**GOAL**
Continue the conversation about thinking and doing from the point where it stops, after Todd's question about when a person is ready to act.

#### TEXT SECTION

Bill: Those two scenarios neither is preferable, neither is desirable for successful outcome because that’s resistance winning when people are just thinking and they’re contemplating under the guise of ‘it’s got to be perfect, I have to think this thing through’. You’re sitting there and thinking and someone else has already taken your dream date out. How can you still wondering how you’re going to approach her. You‘re looking at it in terms of a business relationship. You’re thinking about how you’re going to approach a particular client, someone else has already has that client out to dinner. So there are people who take those actions, there are people who think about it. The people that think about it stay in that cocoon of resistance and uncertainty and they never get out of the shadows. By the time they do, it’s already over, all that’s left is the crumbs.
The other ones that do are just bold and brash and don’t think things through are equally as, I think, bad as the ones that don’t think. I think we have to get out there with thought and action, it has to be an intelligent thought but there has to be an action behind it. I’ll be giving an example, if you’re driving down the road, you thinking about calling Joe. There’s instinct that comes up, “I should call Joe I haven’t talked to him in 6 months.” All of a sudden, two days later, you haven’t called him, Joe calls you; “Joe I was just thinking about calling you.” That to me is a personal level of think and do where that thought comes to my mind. And I think as we talk about a game changer, thinking about what’s next, what’s next, what’s next; part of the what’s next context is ‘what do we do?’. So we have to take an action. ‘What’s next, what’s next’ is a thought but ‘what’s next’ has to [04:56] as an action for there to be a desirable result.
Todd: Oh, I think about that example you said when Joe calls you and you say “Oh, I was just thinking about calling you.” When that happens to me, if I’m Joe in the story I’d say, “Oh you’re full of it. You piece of little… come on, really? You’re feeding me a lot of crap here.” Well, that’s just on a phone call. Imagine if that kind of scenario is playing out in something that really matters and that’s where people really get stuck so.
Bill: Well, two things you lost there, momentum and credibility. And it’s very difficult to get the former back. The latter, credibility, you only get a chance to lose that once.
Todd: Yup, yup. If I had heard you talk about think and do 15 years ago when I was at a very different point in my life and in my career, and I heard you talk about this idea of thinking and doing, my question to you at that time would have been, “Oh wait a minute, thinking is obviously important here, when do I know when I thought enough to take action? How do I understand that? Look, I’ve recognized I have to think about something because I want to take an action. But when do I know I’m ready to do?”

########
#### DATASET ROWS

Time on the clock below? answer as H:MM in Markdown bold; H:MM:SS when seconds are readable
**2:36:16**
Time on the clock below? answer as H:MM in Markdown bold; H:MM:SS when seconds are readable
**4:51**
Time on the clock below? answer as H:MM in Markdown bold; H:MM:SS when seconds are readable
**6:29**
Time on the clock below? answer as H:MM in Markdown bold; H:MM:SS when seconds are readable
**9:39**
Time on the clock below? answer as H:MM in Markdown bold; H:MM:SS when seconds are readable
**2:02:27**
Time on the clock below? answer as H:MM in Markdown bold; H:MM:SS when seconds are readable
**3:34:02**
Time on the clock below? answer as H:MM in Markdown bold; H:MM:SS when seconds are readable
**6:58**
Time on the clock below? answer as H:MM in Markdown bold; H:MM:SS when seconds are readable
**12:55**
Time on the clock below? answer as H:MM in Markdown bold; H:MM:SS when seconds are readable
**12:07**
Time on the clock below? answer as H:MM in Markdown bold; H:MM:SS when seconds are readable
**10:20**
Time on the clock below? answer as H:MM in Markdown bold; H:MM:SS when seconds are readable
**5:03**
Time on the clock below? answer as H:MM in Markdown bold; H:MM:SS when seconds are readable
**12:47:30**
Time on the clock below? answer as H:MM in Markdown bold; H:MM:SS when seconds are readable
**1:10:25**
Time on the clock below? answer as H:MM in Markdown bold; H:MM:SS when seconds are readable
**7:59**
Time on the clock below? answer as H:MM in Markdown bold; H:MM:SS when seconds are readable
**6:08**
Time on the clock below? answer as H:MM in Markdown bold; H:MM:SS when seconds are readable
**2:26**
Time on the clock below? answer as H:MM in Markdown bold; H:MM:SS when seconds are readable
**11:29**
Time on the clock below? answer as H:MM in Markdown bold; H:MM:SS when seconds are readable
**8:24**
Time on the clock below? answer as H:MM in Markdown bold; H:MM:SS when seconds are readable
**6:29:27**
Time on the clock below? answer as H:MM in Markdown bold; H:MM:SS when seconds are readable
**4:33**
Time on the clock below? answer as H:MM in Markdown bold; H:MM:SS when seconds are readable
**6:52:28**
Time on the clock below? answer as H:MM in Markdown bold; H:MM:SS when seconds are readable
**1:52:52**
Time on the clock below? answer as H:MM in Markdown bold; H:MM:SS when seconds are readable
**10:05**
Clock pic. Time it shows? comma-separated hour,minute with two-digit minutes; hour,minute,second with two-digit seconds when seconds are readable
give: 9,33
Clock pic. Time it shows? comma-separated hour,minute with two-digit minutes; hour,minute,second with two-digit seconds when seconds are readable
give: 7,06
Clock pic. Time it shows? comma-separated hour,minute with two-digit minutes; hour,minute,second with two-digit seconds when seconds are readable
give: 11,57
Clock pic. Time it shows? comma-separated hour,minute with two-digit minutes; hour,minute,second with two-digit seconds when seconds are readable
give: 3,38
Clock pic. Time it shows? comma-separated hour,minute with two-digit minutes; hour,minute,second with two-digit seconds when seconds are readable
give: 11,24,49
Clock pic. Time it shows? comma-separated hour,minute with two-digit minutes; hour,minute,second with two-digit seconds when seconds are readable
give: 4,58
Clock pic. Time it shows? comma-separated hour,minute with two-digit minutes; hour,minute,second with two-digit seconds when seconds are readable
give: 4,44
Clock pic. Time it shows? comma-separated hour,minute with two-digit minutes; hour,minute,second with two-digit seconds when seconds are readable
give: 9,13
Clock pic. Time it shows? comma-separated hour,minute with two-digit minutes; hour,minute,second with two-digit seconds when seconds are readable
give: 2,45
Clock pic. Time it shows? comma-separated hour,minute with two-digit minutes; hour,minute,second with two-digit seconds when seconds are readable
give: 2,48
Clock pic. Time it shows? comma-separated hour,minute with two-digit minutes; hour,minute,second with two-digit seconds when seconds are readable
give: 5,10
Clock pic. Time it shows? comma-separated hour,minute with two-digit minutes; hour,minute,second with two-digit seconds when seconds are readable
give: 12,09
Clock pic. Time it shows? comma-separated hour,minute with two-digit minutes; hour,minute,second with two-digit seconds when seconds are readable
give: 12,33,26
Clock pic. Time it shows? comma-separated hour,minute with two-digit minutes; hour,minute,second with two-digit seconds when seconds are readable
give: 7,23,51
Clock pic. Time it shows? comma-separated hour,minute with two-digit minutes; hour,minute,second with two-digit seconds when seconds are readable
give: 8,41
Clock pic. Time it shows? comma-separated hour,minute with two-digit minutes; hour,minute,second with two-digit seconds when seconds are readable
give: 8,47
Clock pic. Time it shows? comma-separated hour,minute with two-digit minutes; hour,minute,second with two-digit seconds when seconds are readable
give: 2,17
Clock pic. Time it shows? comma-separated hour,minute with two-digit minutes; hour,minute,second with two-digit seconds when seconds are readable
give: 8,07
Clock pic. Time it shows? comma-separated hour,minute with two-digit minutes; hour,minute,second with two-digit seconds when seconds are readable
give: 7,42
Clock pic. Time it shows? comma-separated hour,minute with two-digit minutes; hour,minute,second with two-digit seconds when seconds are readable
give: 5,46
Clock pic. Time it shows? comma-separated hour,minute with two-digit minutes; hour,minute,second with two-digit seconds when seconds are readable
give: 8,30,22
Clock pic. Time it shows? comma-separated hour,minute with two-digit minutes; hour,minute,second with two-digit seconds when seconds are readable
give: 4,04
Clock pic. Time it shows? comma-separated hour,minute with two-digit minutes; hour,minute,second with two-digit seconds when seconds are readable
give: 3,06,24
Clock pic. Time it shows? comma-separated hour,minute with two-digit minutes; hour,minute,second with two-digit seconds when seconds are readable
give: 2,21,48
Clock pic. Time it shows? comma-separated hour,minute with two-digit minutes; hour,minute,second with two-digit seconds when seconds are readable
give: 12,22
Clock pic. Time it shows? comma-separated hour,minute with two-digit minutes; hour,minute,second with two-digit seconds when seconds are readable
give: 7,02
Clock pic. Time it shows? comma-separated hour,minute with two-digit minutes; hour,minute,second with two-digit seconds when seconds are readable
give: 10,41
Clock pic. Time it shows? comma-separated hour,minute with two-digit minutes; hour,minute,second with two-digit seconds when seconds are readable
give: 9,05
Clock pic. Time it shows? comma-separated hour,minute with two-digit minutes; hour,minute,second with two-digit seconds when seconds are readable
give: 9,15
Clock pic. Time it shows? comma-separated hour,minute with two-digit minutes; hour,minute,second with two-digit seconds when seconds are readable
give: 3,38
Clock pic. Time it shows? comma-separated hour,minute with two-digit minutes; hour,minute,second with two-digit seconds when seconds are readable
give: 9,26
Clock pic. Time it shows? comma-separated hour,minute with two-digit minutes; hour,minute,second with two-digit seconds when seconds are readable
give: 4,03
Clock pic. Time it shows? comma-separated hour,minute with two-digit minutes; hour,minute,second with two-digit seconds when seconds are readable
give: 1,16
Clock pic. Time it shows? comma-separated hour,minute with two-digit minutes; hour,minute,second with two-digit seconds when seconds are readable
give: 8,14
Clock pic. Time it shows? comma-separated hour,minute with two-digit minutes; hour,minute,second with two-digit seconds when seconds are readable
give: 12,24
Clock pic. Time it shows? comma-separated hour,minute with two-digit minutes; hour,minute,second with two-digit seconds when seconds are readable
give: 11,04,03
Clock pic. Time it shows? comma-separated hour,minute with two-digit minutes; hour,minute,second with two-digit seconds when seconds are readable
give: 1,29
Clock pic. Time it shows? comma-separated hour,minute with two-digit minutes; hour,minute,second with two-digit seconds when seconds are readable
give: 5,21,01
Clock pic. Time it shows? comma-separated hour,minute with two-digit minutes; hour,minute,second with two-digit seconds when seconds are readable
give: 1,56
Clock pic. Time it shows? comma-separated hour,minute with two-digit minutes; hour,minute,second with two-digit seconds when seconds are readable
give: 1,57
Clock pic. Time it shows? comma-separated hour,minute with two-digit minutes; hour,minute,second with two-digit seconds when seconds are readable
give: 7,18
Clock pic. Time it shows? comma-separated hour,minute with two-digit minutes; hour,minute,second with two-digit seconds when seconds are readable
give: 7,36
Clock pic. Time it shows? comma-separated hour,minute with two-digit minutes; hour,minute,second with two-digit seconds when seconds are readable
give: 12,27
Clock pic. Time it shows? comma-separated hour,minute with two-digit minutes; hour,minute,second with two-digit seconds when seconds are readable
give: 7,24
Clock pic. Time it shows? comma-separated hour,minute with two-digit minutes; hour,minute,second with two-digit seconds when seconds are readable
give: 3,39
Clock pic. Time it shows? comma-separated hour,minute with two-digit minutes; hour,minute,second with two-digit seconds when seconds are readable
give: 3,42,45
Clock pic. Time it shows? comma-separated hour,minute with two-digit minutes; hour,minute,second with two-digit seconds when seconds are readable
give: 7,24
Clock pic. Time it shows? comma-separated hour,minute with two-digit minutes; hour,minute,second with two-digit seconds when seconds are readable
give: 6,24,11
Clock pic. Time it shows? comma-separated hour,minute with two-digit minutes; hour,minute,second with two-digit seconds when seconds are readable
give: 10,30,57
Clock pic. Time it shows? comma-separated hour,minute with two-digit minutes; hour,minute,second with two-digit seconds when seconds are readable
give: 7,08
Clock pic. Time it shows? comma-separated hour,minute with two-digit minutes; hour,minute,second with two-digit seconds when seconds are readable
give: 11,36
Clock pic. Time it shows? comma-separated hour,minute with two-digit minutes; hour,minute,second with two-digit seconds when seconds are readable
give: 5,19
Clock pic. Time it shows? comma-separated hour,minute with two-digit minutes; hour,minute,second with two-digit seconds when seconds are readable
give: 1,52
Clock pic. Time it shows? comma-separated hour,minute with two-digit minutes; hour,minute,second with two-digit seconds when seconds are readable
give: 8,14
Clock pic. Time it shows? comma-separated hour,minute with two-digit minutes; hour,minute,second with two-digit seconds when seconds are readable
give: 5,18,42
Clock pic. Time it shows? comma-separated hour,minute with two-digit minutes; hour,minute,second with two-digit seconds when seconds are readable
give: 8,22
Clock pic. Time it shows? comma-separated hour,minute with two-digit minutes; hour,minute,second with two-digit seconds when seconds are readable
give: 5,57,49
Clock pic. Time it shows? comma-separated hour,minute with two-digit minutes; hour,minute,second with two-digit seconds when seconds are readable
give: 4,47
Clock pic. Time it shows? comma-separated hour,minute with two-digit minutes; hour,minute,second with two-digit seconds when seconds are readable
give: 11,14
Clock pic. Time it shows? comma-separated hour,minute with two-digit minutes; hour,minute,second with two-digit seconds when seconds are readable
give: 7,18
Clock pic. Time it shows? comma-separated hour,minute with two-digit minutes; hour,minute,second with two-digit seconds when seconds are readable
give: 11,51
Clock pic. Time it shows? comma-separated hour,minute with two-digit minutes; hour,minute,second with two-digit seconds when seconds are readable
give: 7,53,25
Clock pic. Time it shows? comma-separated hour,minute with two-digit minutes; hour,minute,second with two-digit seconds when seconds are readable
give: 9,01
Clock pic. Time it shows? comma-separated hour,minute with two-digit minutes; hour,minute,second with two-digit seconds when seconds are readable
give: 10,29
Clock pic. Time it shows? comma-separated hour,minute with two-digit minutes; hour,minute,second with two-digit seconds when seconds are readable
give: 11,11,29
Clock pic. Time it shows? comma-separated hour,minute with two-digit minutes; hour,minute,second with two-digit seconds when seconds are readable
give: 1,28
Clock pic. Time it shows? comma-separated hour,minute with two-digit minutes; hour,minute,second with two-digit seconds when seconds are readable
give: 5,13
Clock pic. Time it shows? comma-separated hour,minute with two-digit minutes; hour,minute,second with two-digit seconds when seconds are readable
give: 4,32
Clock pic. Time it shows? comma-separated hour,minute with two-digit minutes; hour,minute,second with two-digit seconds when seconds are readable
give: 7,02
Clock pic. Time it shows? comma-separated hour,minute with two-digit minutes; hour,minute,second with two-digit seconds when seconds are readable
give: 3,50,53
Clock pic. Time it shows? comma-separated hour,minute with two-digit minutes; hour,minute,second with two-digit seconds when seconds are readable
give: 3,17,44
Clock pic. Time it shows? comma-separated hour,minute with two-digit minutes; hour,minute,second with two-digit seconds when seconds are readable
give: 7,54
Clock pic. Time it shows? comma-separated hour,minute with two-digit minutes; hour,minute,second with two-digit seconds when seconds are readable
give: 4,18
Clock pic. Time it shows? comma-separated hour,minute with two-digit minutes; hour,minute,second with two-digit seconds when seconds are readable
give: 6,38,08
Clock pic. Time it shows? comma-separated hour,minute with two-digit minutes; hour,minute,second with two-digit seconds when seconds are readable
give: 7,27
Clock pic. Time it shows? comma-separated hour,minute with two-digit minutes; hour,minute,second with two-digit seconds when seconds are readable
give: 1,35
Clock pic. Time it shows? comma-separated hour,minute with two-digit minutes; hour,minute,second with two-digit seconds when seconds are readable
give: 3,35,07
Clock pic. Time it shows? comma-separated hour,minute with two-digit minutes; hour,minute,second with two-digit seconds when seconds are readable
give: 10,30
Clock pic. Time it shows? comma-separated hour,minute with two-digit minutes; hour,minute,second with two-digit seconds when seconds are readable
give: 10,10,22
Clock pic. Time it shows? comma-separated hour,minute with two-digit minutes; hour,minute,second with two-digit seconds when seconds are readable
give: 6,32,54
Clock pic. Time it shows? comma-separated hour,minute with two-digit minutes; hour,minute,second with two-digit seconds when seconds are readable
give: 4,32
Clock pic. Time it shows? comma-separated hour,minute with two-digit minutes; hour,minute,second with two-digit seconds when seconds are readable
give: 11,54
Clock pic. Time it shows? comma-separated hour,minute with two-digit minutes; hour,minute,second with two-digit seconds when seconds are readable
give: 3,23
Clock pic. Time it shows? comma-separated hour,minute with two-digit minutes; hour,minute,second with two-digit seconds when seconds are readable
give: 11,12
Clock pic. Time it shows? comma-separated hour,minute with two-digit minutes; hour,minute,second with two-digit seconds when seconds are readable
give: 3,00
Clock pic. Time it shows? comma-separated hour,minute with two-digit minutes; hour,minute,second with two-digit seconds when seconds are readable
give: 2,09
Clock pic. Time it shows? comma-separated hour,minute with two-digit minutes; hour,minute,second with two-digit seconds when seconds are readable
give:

########

**WRITTEN REPLY**
Bill: I think there are two senses that businesses thrive on. One’s a sense of urgency and the other is common sense, everything else is just numbers. And I think there has to be that internal clock that says it’s show time, it’s go time right now. There has to always be that pull, pull, pull, pull, pull. You’ve got to want to engage, you’ve got to want to get out of the sideline. Stop being and observer in life and you know what, you have to be a participant. That’s got to be an internal pool. I came up with think and do. I’ll give credit to a former leader of mine. He hired me, he was the president of a large, international company and he said, “Wooditch, you know the difference between you and everybody else?” He said, “Here it is. It’s just not all these other measurable things because there’s just probably not many of them, but the one thing you do is you take an action, you think about something and you just do it. And there’s a real short window right there between that thought and action.” And I went, “Wow, there you go.” That was probably 20 some years ago. Think and do and think and do. And so I made it a guiding mantra in my company.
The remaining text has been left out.